-- start DATA SHOWN --
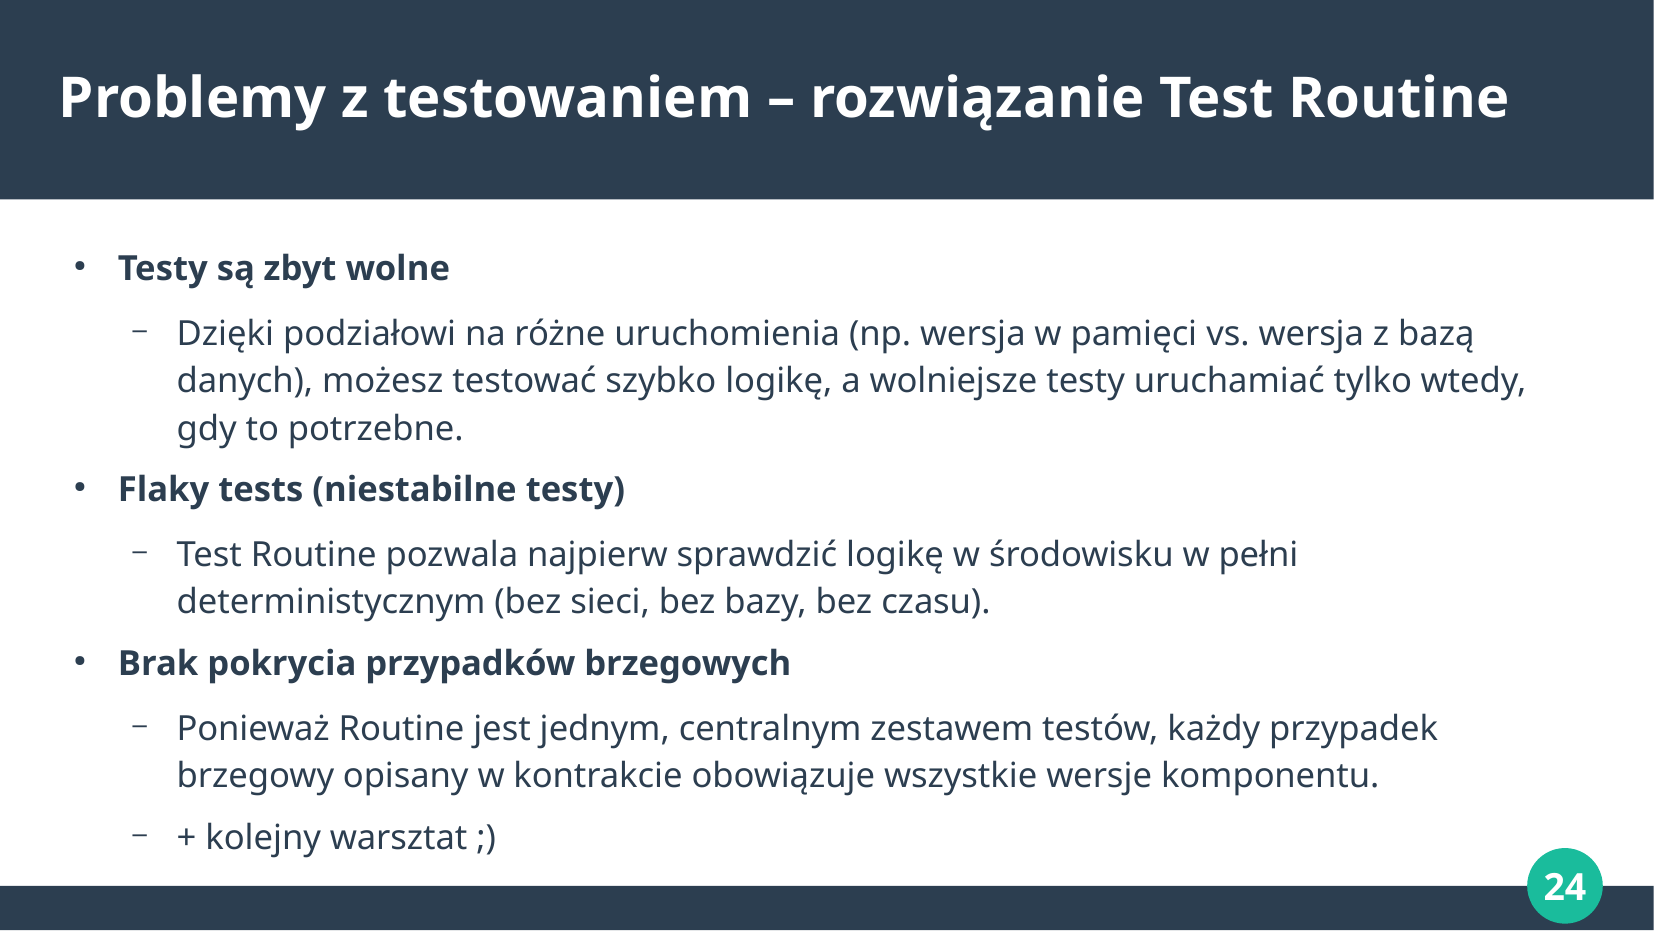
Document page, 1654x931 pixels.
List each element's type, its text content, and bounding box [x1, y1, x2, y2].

list Testy są zbyt wolne Dzięki podziałowi na różne uruchomienia (np. wersja w pamięci vs. wersja z bazą danych), możesz testować szybko logikę, a wolniejsze testy uruchamiać tylko wtedy, gdy to potrzebne. Flaky tests (niestabilne testy) Test Routine pozwala najpierw sprawdzić logikę w środowisku w pełni deterministycznym (bez sieci, bez bazy, bez czasu). Brak pokrycia przypadków brzegowych Ponieważ Routine jest jednym, centralnym zestawem testów, każdy przypadek brzegowy opisany w kontrakcie obowiązuje wszystkie wersje komponentu. + kolejny warsztat ;) [59, 243, 1595, 864]
title Problemy z testowaniem – rozwiązanie Test Routine [59, 37, 1595, 156]
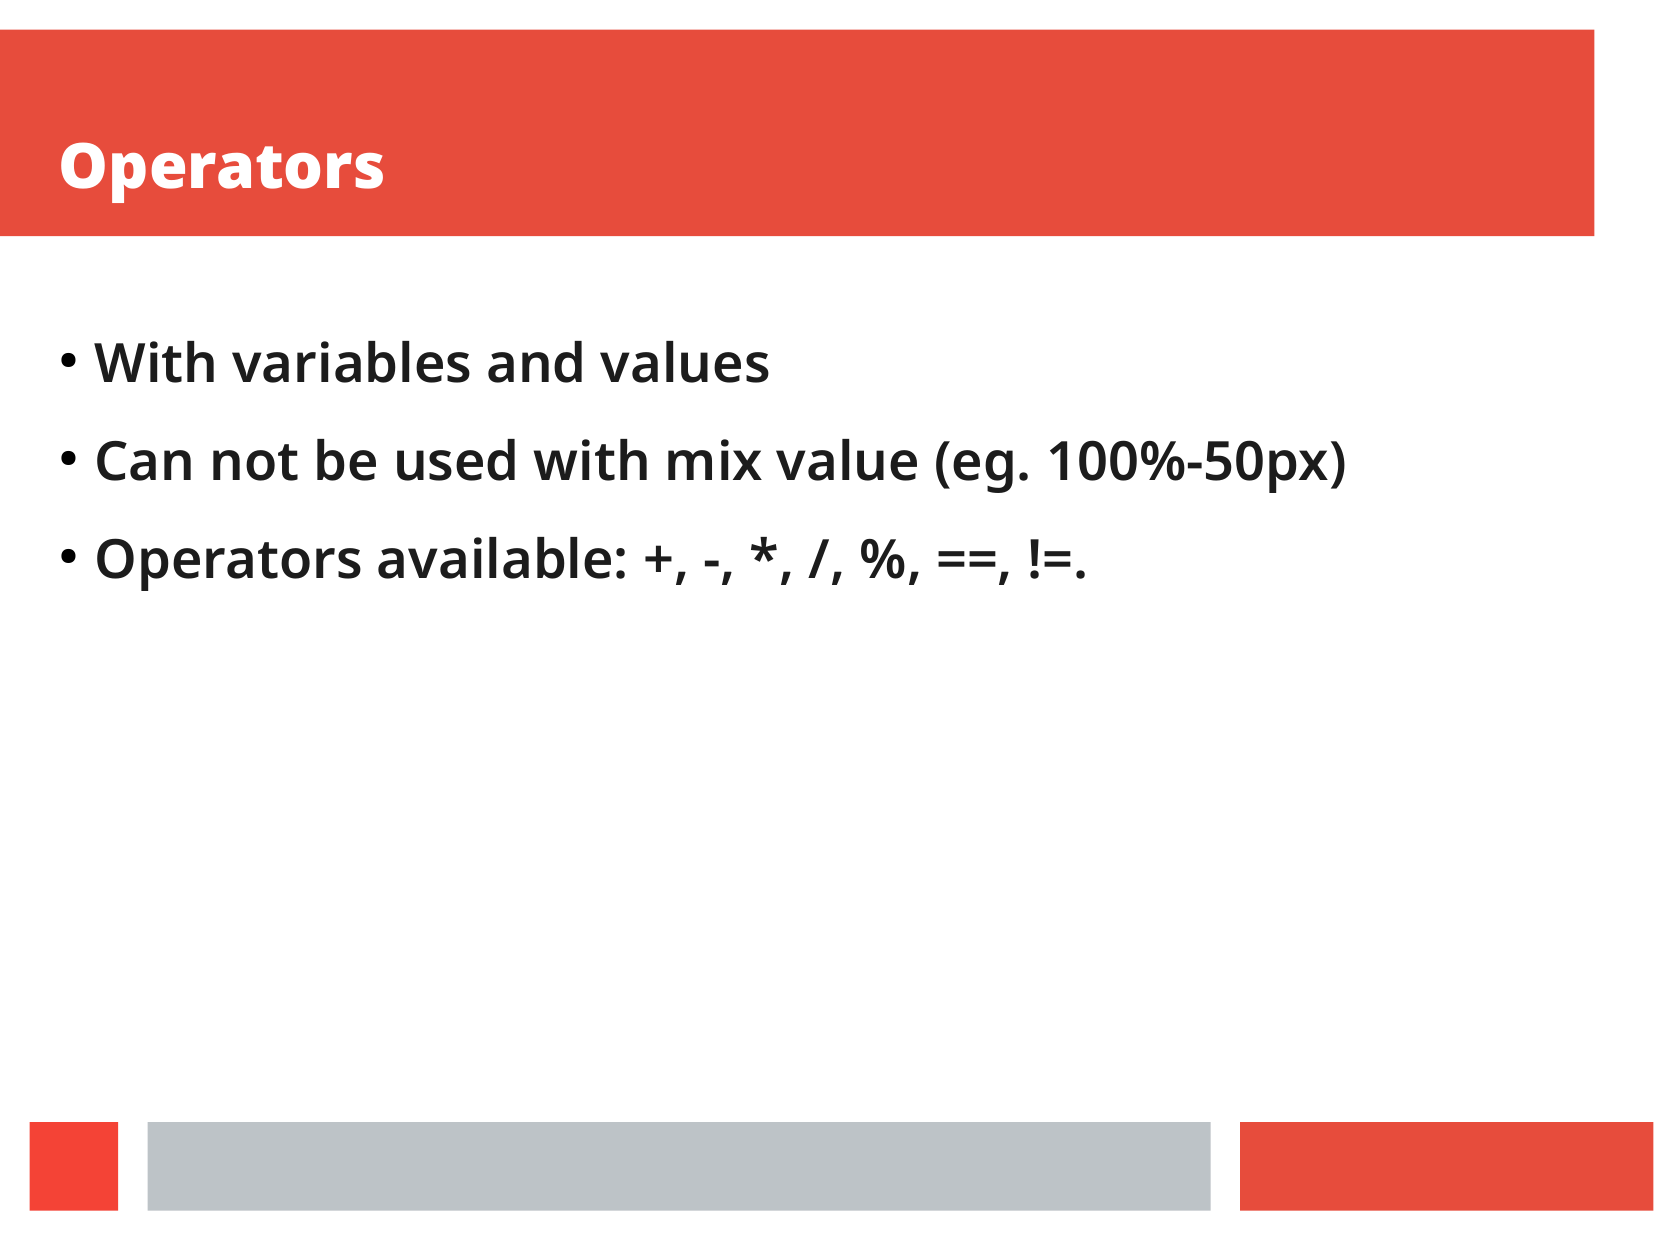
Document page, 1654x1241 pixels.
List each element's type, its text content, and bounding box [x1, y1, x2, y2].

title Operators [59, 59, 1595, 207]
list With variables and values Can not be used with mix value (eg. 100%-50px) Operators available: +, -, *, /, %, ==, !=. [59, 324, 1565, 1093]
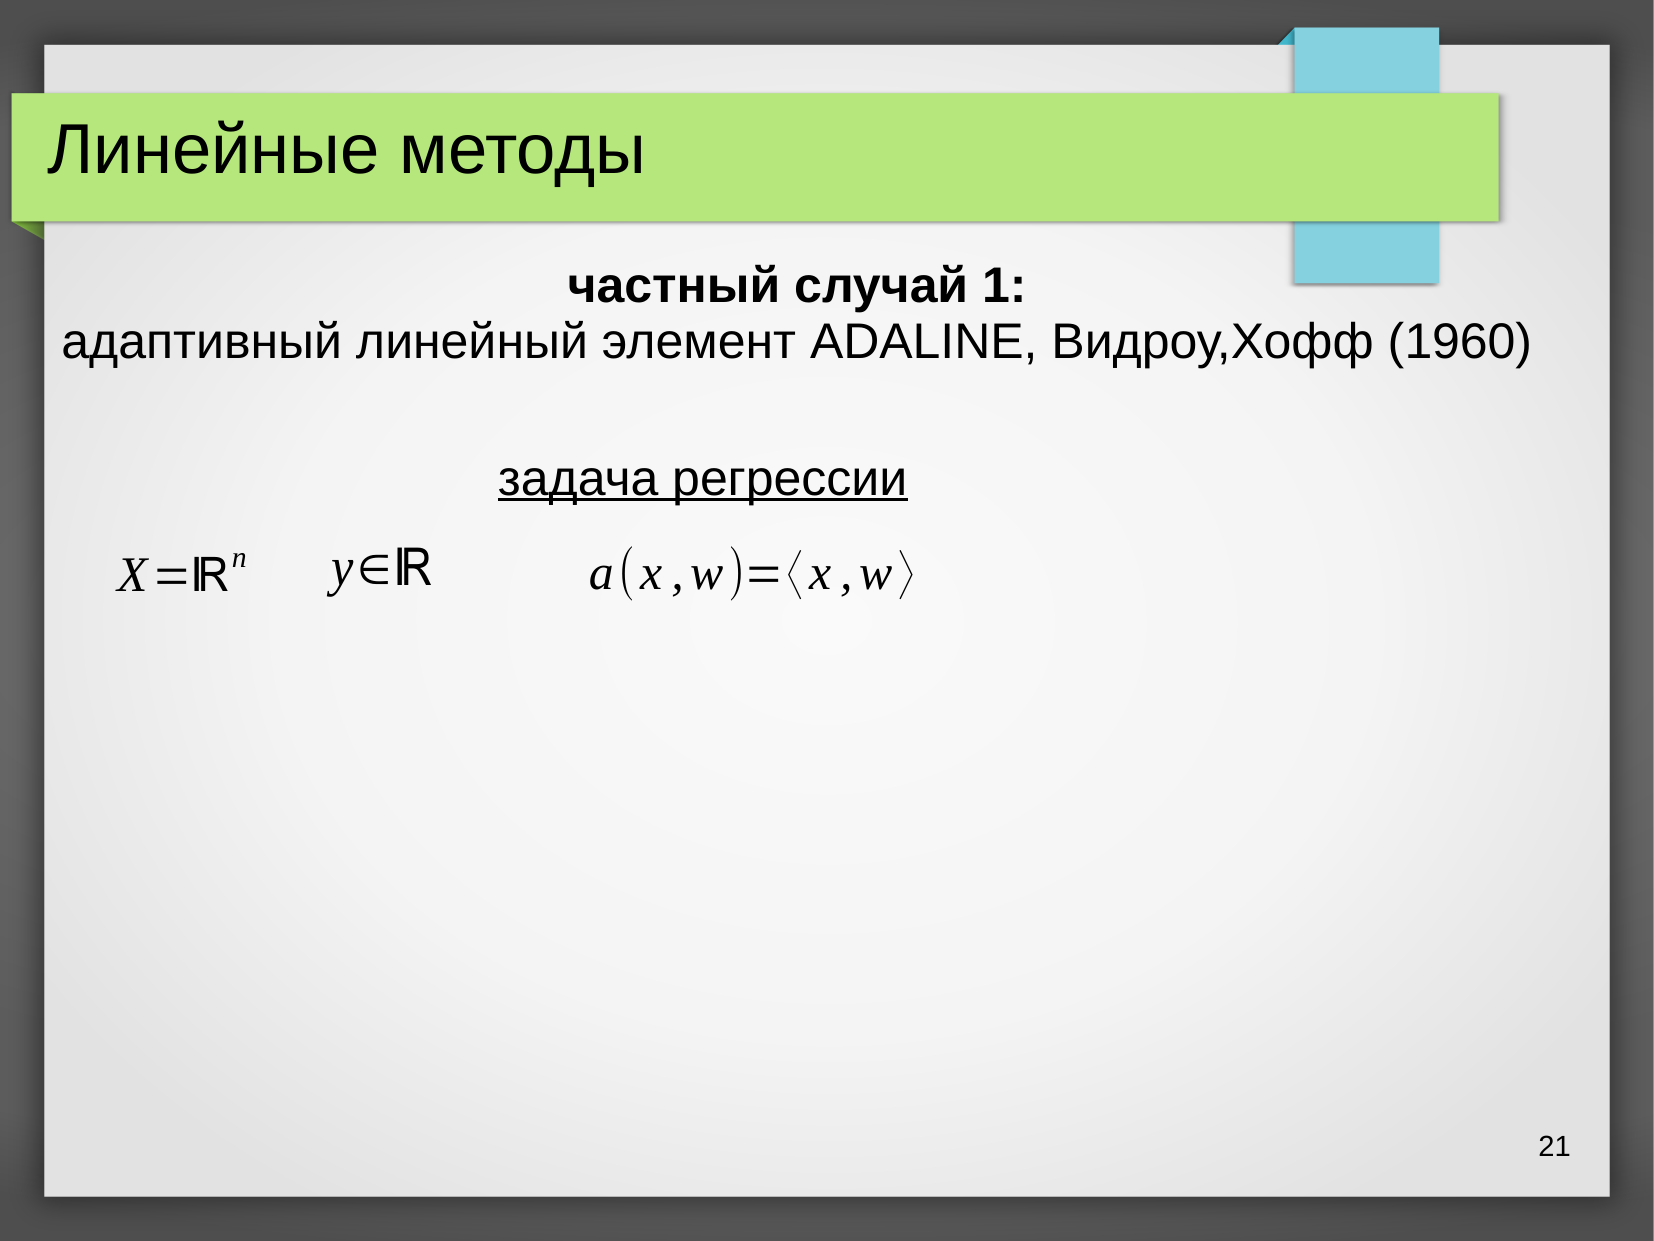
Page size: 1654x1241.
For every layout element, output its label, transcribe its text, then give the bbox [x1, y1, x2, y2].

text_box частный случай 1: адаптивный линейный элемент ADALINE, Видроу,Хофф (1960) [47, 248, 1548, 378]
chart [321, 547, 441, 603]
chart [106, 539, 254, 603]
chart [582, 543, 922, 604]
text_box задача регрессии [484, 448, 922, 508]
title Линейные методы [47, 109, 1501, 189]
picture [0, 0, 1654, 1241]
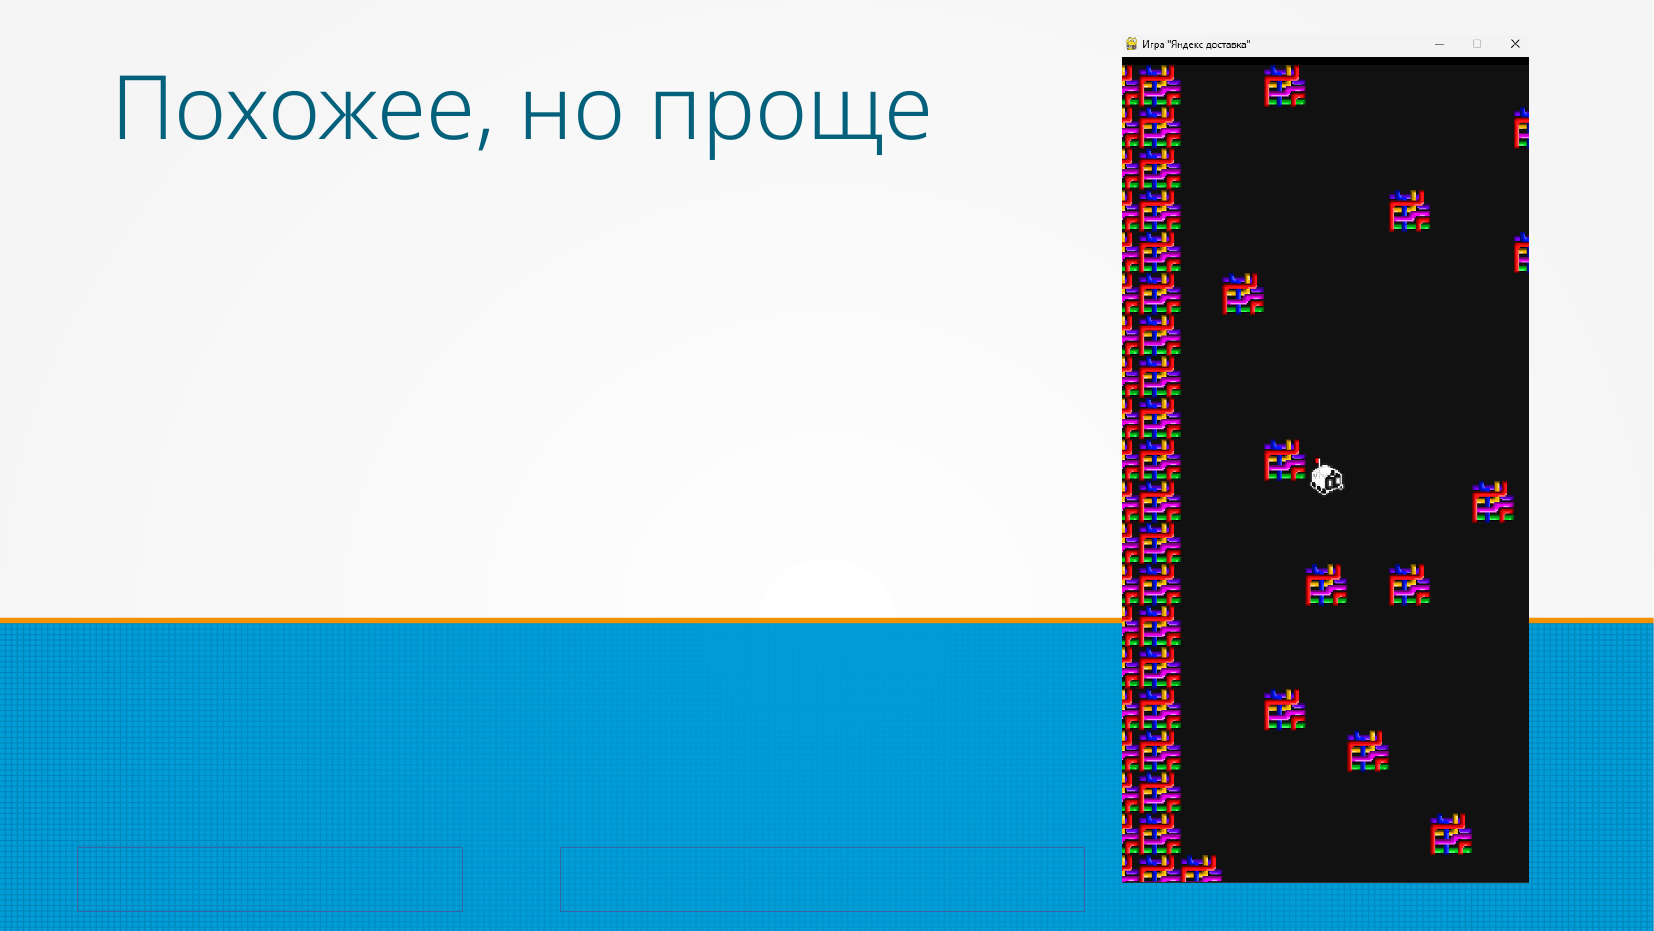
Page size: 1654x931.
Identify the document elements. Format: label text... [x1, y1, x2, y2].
-- end DATA SHOWN --
## PROBLEM DESCRIPTION:
Copy every line of the material above word for word, and leave the pictures out of your answer.

## CORRECT ANSWER:
Document page, 1654x931 pixels.
List each element's type, its text content, and bounding box [x1, y1, x2, y2].

list Testy są zbyt wolne Dzięki podziałowi na różne uruchomienia (np. wersja w pamięci vs. wersja z bazą danych), możesz testować szybko logikę, a wolniejsze testy uruchamiać tylko wtedy, gdy to potrzebne. Flaky tests (niestabilne testy) Test Routine pozwala najpierw sprawdzić logikę w środowisku w pełni deterministycznym (bez sieci, bez bazy, bez czasu). Brak pokrycia przypadków brzegowych Ponieważ Routine jest jednym, centralnym zestawem testów, każdy przypadek brzegowy opisany w kontrakcie obowiązuje wszystkie wersje komponentu. + kolejny warsztat ;) [59, 243, 1595, 864]
title Problemy z testowaniem – rozwiązanie Test Routine [59, 37, 1595, 156]
Document page, 1654x1241 pixels.
List each element's type, its text content, and bounding box [x1, y1, x2, y2].

title Operators [59, 59, 1595, 207]
list With variables and values Can not be used with mix value (eg. 100%-50px) Operators available: +, -, *, /, %, ==, !=. [59, 324, 1565, 1093]
Page size: 1654x1241.
For every layout element, output its label, transcribe its text, then give the bbox [x1, y1, x2, y2].

text_box частный случай 1: адаптивный линейный элемент ADALINE, Видроу,Хофф (1960) [47, 248, 1548, 378]
chart [321, 547, 441, 603]
chart [106, 539, 254, 603]
chart [582, 543, 922, 604]
text_box задача регрессии [484, 448, 922, 508]
title Линейные методы [47, 109, 1501, 189]
picture [0, 0, 1654, 1241]
Page size: 1654x931.
Identify the document elements. Format: label text... [x1, y1, x2, y2].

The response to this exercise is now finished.